- **EXERCISE DIRECTIONS**:
Copy each line below that contains "framed".

- **MATERIAL FOR THE TASK**:
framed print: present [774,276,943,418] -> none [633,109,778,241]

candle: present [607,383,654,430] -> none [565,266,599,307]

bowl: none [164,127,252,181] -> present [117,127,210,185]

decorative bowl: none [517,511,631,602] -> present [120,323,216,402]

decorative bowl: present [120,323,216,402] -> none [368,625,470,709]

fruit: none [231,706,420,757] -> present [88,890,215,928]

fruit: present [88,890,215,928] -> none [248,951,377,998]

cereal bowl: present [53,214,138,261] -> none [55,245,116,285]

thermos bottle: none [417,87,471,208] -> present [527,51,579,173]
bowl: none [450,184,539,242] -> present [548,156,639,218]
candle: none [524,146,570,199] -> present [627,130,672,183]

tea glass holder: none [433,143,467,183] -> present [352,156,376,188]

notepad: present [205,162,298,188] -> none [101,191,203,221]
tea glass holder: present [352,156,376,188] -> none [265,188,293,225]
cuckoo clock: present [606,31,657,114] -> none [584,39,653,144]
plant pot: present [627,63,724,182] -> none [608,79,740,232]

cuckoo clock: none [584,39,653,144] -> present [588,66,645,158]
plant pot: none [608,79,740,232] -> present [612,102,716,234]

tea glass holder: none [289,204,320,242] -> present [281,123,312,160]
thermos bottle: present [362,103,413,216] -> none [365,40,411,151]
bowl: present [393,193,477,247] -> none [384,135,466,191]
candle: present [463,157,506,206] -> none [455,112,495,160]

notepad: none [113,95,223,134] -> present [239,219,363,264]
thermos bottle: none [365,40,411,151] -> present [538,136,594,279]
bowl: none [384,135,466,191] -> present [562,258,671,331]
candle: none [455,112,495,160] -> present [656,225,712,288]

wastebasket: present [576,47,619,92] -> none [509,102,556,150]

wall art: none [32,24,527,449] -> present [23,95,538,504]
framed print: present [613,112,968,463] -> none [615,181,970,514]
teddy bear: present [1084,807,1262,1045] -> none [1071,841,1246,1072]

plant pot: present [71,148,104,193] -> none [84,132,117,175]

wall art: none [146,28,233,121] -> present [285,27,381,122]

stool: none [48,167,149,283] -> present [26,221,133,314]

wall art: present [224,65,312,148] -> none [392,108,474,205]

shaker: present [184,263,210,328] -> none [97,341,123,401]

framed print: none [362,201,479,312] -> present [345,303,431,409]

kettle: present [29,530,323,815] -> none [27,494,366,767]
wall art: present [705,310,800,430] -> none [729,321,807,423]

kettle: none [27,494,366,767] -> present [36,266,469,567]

- **FINAL ANSWER**:
framed print: present [774,276,943,418] -> none [633,109,778,241]
framed print: present [613,112,968,463] -> none [615,181,970,514]
framed print: none [362,201,479,312] -> present [345,303,431,409]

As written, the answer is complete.